Ah, but how do we enter into that negotiation, when most of the human race is unaware that it’s needed, and is disinclined to deal with what promises to be a demanding, even painful, experience? The illustrious scientist Edward O. Wilson has written extensively on the urgency of acting now to preserve the biodiversity of the planet. In his book, Half-Earth, he’s quite clear: We have entered into a new epoch. The biosphere is disappearing, species-by-species, at a sickening pace. Many have termed this epoch the Anthropocene, because it's clear that humans are the major causative agents. Only an enormous commitment to preservation could save most of what is left. In a final chapter, Wilson suggests ways in which we might employ our intelligence and imaginative capacities to put aside half of planet Earth for the preservation of biodiversity and to reclaim some of what has been lost. He argues that we can still do this by reshaping society. Check out the Half-Earth Project website.

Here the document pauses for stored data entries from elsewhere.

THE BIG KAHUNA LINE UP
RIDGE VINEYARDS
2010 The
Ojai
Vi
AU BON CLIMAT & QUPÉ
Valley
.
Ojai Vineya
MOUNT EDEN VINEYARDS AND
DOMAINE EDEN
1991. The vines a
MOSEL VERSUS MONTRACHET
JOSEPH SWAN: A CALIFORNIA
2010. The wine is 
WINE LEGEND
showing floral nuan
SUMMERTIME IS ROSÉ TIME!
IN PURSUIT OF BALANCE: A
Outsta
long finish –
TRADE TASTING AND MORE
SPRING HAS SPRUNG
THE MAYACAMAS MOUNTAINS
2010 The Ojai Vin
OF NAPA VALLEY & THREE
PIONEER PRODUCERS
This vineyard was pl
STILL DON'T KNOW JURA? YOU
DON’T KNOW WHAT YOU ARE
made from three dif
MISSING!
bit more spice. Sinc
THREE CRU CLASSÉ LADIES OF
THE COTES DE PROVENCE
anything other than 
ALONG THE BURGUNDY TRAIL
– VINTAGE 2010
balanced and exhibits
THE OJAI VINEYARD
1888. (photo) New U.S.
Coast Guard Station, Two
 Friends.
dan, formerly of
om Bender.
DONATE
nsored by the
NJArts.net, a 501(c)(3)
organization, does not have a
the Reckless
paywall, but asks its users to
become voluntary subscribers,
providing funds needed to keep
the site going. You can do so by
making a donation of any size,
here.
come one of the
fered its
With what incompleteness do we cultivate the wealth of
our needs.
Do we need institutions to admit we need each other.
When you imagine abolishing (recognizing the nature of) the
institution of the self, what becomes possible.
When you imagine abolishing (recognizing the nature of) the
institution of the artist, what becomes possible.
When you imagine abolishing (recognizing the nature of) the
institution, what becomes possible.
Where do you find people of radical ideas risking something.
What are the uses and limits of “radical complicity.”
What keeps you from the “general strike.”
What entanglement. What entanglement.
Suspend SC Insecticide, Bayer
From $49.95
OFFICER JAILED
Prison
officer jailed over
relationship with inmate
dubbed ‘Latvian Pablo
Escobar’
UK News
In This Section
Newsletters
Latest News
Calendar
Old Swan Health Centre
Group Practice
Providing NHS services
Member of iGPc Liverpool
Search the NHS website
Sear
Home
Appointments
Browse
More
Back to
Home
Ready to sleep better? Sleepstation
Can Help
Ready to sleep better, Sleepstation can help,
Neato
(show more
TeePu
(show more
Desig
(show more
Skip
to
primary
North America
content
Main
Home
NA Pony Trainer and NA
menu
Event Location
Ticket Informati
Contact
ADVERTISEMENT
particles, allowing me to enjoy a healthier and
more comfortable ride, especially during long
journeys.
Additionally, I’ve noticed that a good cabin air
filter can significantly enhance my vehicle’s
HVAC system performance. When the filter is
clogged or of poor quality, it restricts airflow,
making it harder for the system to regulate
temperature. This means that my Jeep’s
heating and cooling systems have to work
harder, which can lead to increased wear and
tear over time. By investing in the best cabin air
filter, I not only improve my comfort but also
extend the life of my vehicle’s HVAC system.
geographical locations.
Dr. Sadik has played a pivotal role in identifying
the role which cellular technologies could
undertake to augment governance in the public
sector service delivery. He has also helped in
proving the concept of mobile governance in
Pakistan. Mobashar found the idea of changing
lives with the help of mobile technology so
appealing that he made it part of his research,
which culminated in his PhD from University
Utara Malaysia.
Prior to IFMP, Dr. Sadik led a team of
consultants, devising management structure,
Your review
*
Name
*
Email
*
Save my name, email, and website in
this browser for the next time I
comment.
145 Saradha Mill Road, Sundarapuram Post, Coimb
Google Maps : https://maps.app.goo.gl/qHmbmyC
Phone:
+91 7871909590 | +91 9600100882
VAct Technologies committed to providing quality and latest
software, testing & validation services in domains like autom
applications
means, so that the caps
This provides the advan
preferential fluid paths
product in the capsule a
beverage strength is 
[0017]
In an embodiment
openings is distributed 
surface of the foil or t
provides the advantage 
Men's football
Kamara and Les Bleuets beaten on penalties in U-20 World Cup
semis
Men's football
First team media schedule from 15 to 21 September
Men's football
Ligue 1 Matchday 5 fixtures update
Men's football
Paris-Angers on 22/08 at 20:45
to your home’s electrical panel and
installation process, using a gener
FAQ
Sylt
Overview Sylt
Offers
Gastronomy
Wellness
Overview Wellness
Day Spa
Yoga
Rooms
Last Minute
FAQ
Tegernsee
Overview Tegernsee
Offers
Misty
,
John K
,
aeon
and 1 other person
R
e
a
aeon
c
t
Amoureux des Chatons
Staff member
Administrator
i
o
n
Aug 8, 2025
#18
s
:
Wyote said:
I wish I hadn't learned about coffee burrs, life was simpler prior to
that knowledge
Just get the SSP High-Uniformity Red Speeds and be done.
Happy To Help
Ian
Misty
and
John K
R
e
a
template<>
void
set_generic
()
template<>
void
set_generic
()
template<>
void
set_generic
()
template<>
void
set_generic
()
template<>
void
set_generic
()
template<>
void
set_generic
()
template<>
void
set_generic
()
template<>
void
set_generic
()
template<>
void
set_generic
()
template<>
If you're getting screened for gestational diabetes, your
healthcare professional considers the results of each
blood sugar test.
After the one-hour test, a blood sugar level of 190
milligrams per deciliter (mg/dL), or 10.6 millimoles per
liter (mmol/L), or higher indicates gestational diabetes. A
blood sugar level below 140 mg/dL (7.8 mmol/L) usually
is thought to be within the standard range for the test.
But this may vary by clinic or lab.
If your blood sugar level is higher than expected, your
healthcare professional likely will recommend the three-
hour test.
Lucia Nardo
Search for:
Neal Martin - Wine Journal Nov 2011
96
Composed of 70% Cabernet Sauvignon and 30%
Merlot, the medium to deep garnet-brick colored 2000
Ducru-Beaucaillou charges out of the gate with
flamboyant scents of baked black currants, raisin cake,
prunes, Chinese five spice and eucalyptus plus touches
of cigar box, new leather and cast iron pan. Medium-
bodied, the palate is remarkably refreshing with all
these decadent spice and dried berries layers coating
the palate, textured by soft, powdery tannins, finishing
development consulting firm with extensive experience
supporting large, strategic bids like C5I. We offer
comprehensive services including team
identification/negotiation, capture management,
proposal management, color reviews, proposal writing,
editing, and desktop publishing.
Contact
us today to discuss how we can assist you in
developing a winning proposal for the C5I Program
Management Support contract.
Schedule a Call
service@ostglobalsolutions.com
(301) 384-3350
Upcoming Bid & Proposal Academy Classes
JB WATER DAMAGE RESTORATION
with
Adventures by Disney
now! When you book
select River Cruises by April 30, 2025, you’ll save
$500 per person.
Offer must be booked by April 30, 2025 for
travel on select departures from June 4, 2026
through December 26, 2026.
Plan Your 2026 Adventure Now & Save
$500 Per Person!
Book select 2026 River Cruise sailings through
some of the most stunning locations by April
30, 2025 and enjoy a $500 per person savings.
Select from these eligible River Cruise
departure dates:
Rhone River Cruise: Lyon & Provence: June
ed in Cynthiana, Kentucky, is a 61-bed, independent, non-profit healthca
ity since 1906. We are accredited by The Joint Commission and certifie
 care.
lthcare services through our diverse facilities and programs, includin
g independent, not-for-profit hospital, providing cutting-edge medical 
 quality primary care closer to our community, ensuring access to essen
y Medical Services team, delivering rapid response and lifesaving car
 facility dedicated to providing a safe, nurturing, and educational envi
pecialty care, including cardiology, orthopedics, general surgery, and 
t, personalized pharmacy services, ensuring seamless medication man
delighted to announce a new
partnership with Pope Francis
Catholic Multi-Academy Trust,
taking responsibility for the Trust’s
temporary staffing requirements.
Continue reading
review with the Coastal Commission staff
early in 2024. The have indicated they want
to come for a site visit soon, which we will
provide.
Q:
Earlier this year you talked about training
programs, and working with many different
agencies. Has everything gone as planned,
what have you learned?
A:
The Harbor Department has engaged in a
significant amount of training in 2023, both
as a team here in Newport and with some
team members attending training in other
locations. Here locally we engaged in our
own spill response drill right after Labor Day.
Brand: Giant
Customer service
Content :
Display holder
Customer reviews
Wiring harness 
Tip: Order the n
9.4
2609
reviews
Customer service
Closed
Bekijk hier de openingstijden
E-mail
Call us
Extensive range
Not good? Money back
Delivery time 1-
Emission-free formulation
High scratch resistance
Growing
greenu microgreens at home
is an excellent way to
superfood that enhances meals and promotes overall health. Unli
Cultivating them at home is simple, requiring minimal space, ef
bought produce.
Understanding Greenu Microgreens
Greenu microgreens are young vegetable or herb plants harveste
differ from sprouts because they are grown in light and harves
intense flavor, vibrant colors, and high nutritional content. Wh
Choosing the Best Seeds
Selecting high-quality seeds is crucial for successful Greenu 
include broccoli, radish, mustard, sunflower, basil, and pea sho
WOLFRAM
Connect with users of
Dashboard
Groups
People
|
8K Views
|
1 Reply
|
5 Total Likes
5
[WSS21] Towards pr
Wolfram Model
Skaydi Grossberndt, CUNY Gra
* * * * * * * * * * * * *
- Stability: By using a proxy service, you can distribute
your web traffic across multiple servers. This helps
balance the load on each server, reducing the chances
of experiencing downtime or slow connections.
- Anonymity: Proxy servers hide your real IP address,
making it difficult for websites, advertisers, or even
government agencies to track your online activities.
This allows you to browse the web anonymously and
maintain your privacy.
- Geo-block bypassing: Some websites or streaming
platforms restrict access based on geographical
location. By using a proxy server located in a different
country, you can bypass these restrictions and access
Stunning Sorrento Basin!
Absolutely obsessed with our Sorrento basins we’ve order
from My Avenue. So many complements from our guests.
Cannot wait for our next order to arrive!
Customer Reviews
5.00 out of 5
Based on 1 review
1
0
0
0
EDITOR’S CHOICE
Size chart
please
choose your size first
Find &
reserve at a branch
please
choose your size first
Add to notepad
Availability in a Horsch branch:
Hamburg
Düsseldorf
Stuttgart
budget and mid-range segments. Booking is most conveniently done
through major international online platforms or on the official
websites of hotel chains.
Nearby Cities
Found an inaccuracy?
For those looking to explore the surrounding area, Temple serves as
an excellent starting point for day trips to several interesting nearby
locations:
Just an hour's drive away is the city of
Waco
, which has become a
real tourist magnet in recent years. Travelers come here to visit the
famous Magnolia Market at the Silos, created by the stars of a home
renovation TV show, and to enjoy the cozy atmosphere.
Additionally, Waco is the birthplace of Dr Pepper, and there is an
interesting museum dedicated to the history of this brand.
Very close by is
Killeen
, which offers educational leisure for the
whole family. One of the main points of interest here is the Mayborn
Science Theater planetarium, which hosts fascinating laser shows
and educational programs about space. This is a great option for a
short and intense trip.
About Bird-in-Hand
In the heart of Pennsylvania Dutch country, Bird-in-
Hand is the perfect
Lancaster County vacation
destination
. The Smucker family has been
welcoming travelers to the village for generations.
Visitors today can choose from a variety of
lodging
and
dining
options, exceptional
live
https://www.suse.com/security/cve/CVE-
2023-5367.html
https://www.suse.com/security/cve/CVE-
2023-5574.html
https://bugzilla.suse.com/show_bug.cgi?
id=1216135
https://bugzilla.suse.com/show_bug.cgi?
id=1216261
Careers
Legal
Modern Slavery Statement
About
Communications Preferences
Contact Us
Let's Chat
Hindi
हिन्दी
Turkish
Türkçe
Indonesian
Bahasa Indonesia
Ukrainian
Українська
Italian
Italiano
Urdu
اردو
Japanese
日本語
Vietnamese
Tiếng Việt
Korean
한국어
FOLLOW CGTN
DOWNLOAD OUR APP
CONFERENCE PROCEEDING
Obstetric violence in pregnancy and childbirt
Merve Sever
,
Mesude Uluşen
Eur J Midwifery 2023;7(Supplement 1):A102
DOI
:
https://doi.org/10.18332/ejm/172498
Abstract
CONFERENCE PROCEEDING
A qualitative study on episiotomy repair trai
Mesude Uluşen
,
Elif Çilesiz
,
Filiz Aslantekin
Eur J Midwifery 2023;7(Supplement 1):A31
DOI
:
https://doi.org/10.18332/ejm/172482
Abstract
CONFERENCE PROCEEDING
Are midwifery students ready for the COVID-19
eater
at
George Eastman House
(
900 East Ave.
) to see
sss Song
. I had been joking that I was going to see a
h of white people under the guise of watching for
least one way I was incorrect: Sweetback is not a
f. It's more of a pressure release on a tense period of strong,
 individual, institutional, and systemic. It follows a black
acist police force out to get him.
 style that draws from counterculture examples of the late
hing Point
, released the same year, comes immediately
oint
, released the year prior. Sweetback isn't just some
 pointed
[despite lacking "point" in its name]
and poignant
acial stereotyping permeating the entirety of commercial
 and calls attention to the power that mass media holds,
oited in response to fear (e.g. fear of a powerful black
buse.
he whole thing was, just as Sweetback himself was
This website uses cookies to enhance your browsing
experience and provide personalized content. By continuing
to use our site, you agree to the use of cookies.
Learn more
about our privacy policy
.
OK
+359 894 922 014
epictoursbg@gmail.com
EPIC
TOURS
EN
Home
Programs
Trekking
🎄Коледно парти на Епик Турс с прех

I’m heartened by Wilson’s readiness to embrace new technologies. Futurists have been talking of the inevitability of massive shifts in how and where people will live, of producing food from cellular bases, thus freeing land for a return to a biodiverse natural state, of dramatic reductions in per capita energy consumptions, and more. But even if society can learn to think differently about planet Earth, reforms won’t go as they should unless our species adopts an ethic that overrides all other claims on our fealty: we are nature ourselves and must live in it. Darwin argued that, in keeping with other species, humans evolved to have a moral sense. How can we evince it with respect to nature? Among other things, we think ahead, envisioning a holistic, soil-supporting agricultural system, weaning ourselves away from animal-focused diets, supporting community-based education and practice. When we’re able, we get our hands in the dirt. We become devoted stewards of the planet’s freshwater. We constantly urge elected officials and those in government to pay attention to the ecology of the bioregion they represent. Just maybe, we’ll succeed in preserving a good bit of Gaia for our progeny.
There is no going back to nature as it was. People think of the Anthropocene in terms of warming oceans, rising sea levels, and other climate-related changes. But if we could somehow forestall or reverse many of those changes, there will still be PFAS, 6PPD, countless other man-made chemical substances, and mind-boggling quantities of plastic and other waste. These may prove to be the greatest drivers of change in the Anthropocene Epoch.